Revision as of 19:27, 14 February 2010

OPS235 Lab 5 - Loopback Filesystems, Archives, Compiling from Source


  1. To create and use loopback filesystems in read-write mode
  2. To create and use archive files (tar and tar.gz)
  3. Compiling software from source code
  4. Customizing system startup


Required Material

  • SATA Hard Disk with Fedora 12 (the same one used for Lab 3 and 4)
  • Lab log book


  • Completion of Labs 1-4


There are two techniques used to place multiple files within one file: the first is to create a filesystem within a file, and the second is to use an archive program to create an archive file. Archive files are often used to contain source code for software; in this lab you will also be compiling software from a source code archive. Finally, you will modify your system startup to eliminate unnecessary services and configure your system to automatically mount a partition.

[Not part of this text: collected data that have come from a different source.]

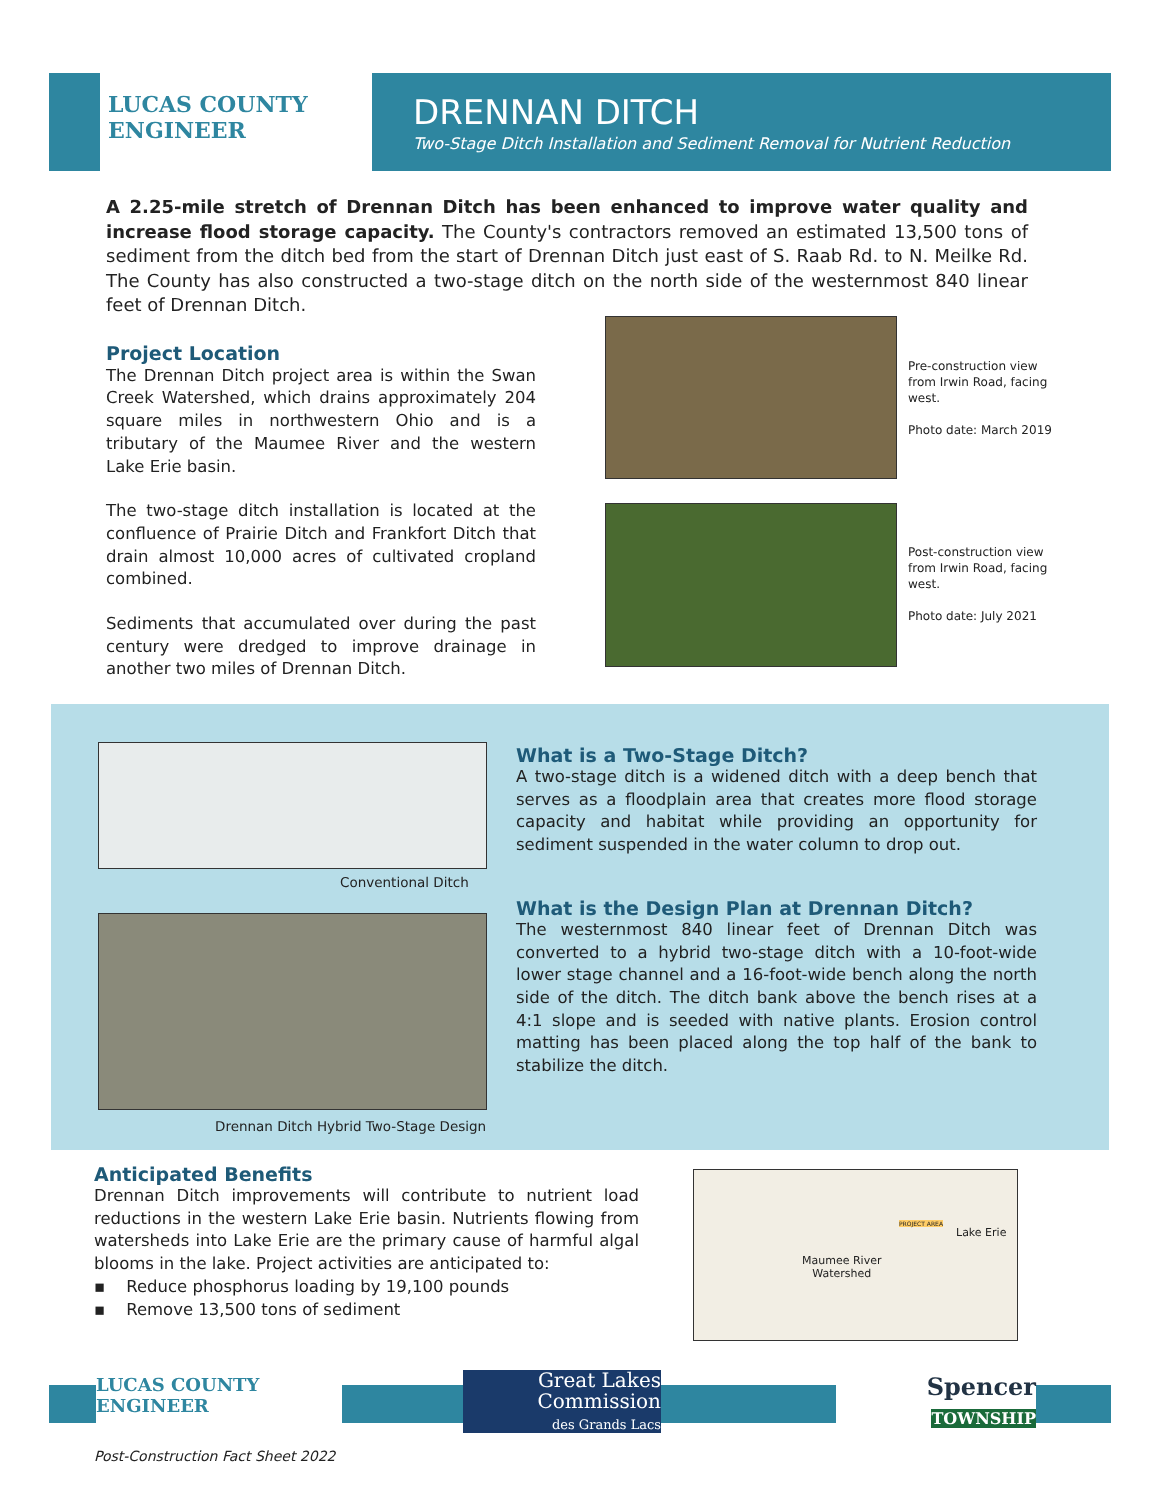LUCAS COUNTY
ENGINEER
DRENNAN DITCH
Two-Stage Ditch Installation and Sediment Removal for Nutrient Reduction
A 2.25-mile stretch of Drennan Ditch has been enhanced to improve water quality and increase flood storage capacity. The County's contractors removed an estimated 13,500 tons of sediment from the ditch bed from the start of Drennan Ditch just east of S. Raab Rd. to N. Meilke Rd. The County has also constructed a two-stage ditch on the north side of the westernmost 840 linear feet of Drennan Ditch.
Project Location
The Drennan Ditch project area is within the Swan Creek Watershed, which drains approximately 204 square miles in northwestern Ohio and is a tributary of the Maumee River and the western Lake Erie basin.
The two-stage ditch installation is located at the confluence of Prairie Ditch and Frankfort Ditch that drain almost 10,000 acres of cultivated cropland combined.
Sediments that accumulated over during the past century were dredged to improve drainage in another two miles of Drennan Ditch.
Pre-construction view from Irwin Road, facing west.
Photo date: March 2019
Post-construction view from Irwin Road, facing west.
Photo date: July 2021
Conventional Ditch
Drennan Ditch Hybrid Two-Stage Design
What is a Two-Stage Ditch?
A two-stage ditch is a widened ditch with a deep bench that serves as a floodplain area that creates more flood storage capacity and habitat while providing an opportunity for sediment suspended in the water column to drop out.
What is the Design Plan at Drennan Ditch?
The westernmost 840 linear feet of Drennan Ditch was converted to a hybrid two-stage ditch with a 10-foot-wide lower stage channel and a 16-foot-wide bench along the north side of the ditch. The ditch bank above the bench rises at a 4:1 slope and is seeded with native plants. Erosion control matting has been placed along the top half of the bank to stabilize the ditch.
Anticipated Benefits
Drennan Ditch improvements will contribute to nutrient load reductions in the western Lake Erie basin. Nutrients flowing from watersheds into Lake Erie are the primary cause of harmful algal blooms in the lake. Project activities are anticipated to:
▪ Reduce phosphorus loading by 19,100 pounds
▪ Remove 13,500 tons of sediment
Lake Erie
PROJECT AREA
Maumee River
Watershed
LUCAS COUNTY
ENGINEER
Great Lakes
Commission
des Grands Lacs
Spencer
TOWNSHIP
Post-Construction Fact Sheet 2022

Investigation 1: How do you create and use a filesystem in a regular file?

Use fedora3
Perform these steps in the fedora3 virtual machine.
  1. Login using your Learn ID
  2. Create an empty file that is exactly 3 MB in size:
    • dd if=/dev/zero of=/tmp/fstest bs=1k count=3072
  3. How does this command ensure that the file is 3 MB in size? What is in the file at first?
  4. Create an ext3 filesystem within the newly-created file /tmp/fstest. Note the warning message/question that appears
  5. Mount the filesystem (remember to use the loopback option; refer to Lab 1 if required). Use a mountpoint of your choosing.
  6. Copy the files /etc/services and /etc/protocols to the filesystem mounted in the previous step
  7. Unmount the filesystem
  8. Test your filesystem to be sure that the files /etc/services and /etc/protocols were in fact copied into the filesystem within the file named /tmp/fstest.
  9. How much space is left in that filesystem? (Hint: df -h).

Make sure that your lab notes answer the Investigation 1 question.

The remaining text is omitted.